Valentín Martín
Aquella muchacha tenía los ojos verdes y las piernas de sedal. Bailaba muy bien, pero un poco lejos para las ganas de un seminarista con aversión a Ramos Carrión. Creo que entendía muy mal la conducta piadosa. Porque cuando al fin de la tarde le di un beso en la mejilla (confieso que más por educación que por apetito) se enfadó más que Tamara con su modista. Y me recomendó ir a misa al día siguiente, limpiarme el pecado, y hacer propósito de enmienda. Yo hubiera preferido decirle allí mismo, en la semioscuridad de la calle desierta, eso de estoy convicto, amor, estoy confeso, de que raptor intrépido de un beso yo te libé la flor de la mejilla. Pero entonces ni Miguel ni Ferris existían. Así que no volví a verla. Porque lo de París bien vale una misa que se atribuye al borbón hugonote Enrique IV es un bulo más grande que la catedral de Notre Dame. La muchacha de los ojos verdes y las piernas de sedal se perdió en el olvido y a estas horas recuerdo que su nombre lo llevan solamente 22 españolas.

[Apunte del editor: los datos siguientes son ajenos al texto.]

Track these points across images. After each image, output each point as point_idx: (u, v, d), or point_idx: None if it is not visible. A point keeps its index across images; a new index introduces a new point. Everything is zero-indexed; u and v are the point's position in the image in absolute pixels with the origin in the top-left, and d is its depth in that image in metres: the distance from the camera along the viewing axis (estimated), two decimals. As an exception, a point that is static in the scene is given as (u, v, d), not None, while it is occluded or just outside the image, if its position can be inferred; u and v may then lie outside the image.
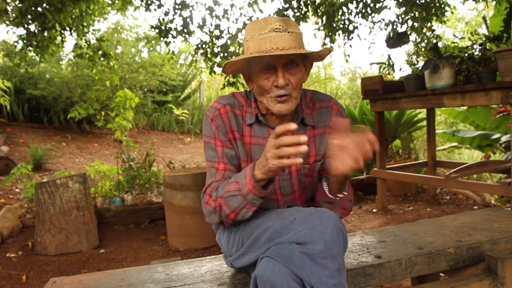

No sé por qué escribo esto ahora, en el vestíbulo de un manicomio que exterminó mi amigo muerto Ignacio Bellido al volver de América. Estar loco tiene estos inconvenientes. Creo que es por un individuo muy dado a besar sin permiso en Australia. Y seguramente para preguntar al calvo:
- ¿ Habría usted besado en la boca a Piqué?
Por decir un nombre que está mucho en boca de todos.